Monday, June 28, 2010

Dean Foods Statement

(click on image to enlarge)

Dean Foods has submitted a statement to U.S. Department of Justice:

Dean is a fluid milk processor and when you consider how much milk goes into fluid Dean is admitting to a market share of about 50% nationally. Dean also claims to pay premiums over the regulated price. When DFA began its full supply agreement with Dean, premiums all but disappeared.

Dean states:

As Jerry Kozak, president and CEO of the National Milk Producers Federation,stated, “A worldwide decline in dairy demand, owing to the worst economic downturn in 75 years, is at the heart of the price crunch on the farm.” These global economic forces were exacerbated by an antiquated U.S. pricing system built in the 1930s that was not designed to deal with the complexity of modern global markets and therefore no longer serves the needs of U.S. dairy farmers.

Just above the Kozak quote is a misleading graph from another high paid "friend" of the American dairy farmer U.S. Dairy Export Council. The graph is misleading becuase it is based on "milk solids." Lactose and whey are very big dairy "milk solids" exports and that is not the same as milk.

Read the whole statement and draw your own conclusions.


  1. The lack of detail is extremely alarming. Real proof of innocence is achieved through well detailed case explaining the FACTS. Rhetoric is all we get because they continue to treat dairy farmers as the low educated class. Lets see some real evidence Dean without all the broad generalizations. Just blaming the economy doesn't work when dairy farmers are the only losers when the economy goes south. Its strange how Deans makes record profits in a down economy and the whole dairy sector including Deans doesn't feel or get the signal to cut back on supply in bad economic times.

  2. Something in there caught my eye. Dean's says there are about 58,000 farms, in Madison Vilsack said about 60,000. I've seen numbers that range from 62,000 down to 54,000 over the last few months. With all the sales that I've seen adds on I think we could have as few as 52,500 to as many as 63 or 64,000. Point is, DOES ANYBODY HAVE REAL NUMBERS? We guess at cow numbers, we guess at cold storage, we guess at production, we guess at price, we guess that cheese actually sells at CME, we guess there is a surplus, we guess at slaughter numbers. When I was in college we were taught that to be an effective manager you had to work with hard numbers not guesses. Of course, that would explain why the dairy industry is in the shape its in. We base this months guess on last months guess, then revise the previous guess, basically nobody has a clue. John, is there a way to come up with real, actual numbers or is the info so fragmented and scattered that it can't be pulled together? Next question, is it done this way on purpose or just the system was never properly developed? DWCovert

  3. If you go to:

    Then go down to "Quick Stats"

    Click on "Dairy"

    The next page gives you the choice of "Operations"

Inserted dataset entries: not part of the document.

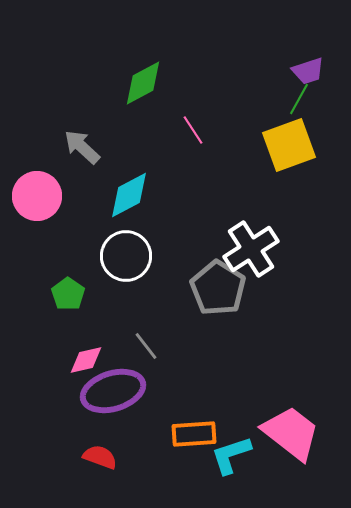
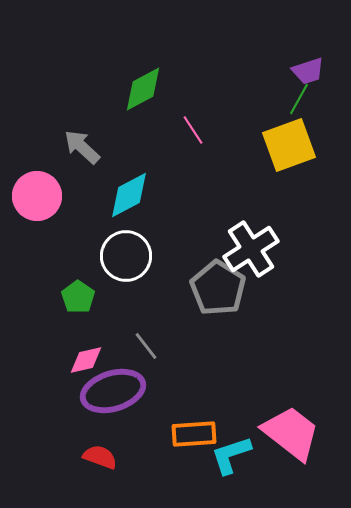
green diamond: moved 6 px down
green pentagon: moved 10 px right, 3 px down
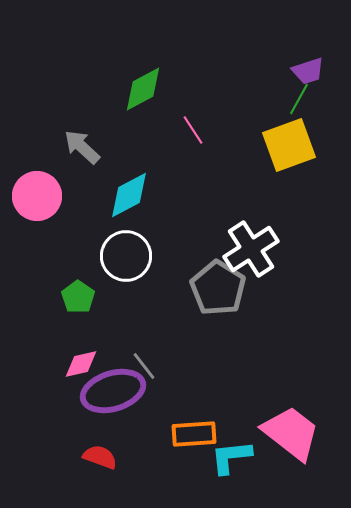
gray line: moved 2 px left, 20 px down
pink diamond: moved 5 px left, 4 px down
cyan L-shape: moved 2 px down; rotated 12 degrees clockwise
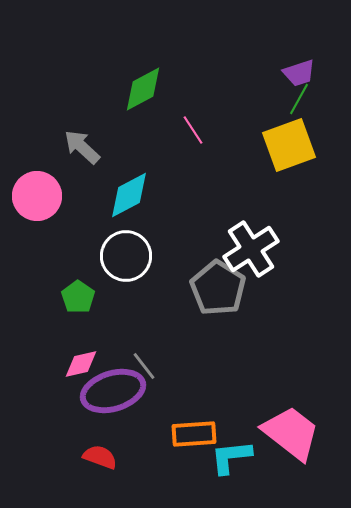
purple trapezoid: moved 9 px left, 2 px down
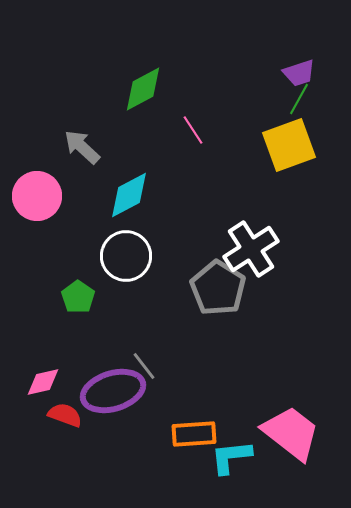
pink diamond: moved 38 px left, 18 px down
red semicircle: moved 35 px left, 42 px up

    For 2009, NASS says there are 65,000 - who knows.

    Each farm that goes out means each remaining farm has less political power.

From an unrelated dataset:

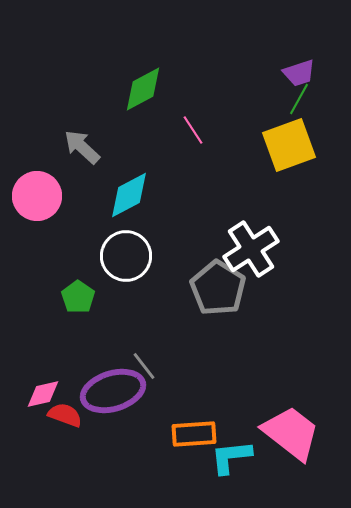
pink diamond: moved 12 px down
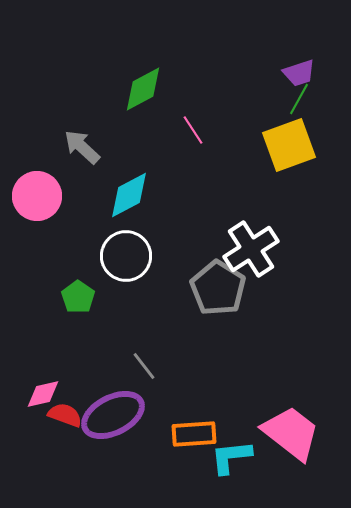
purple ellipse: moved 24 px down; rotated 10 degrees counterclockwise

  4. The number of licensed dairy herds in the United States in 2009 was 54,942. The number of licensed dairy herds in the United States in 2008 was 57,127. These data are from the February Milk Production release (USDA/NASS).

  5. So Vilsack, the guy supposedly in charge, doesn't even have or acknowledge,the'official' number from his own department? So how can we out here in the real world trust any number being tossed around? Worst part is these are the numbers that get used by everyone from academia to traders on the CME to form opinions on policy and make decisions that affect farmers on a daily basis. Unbelievable.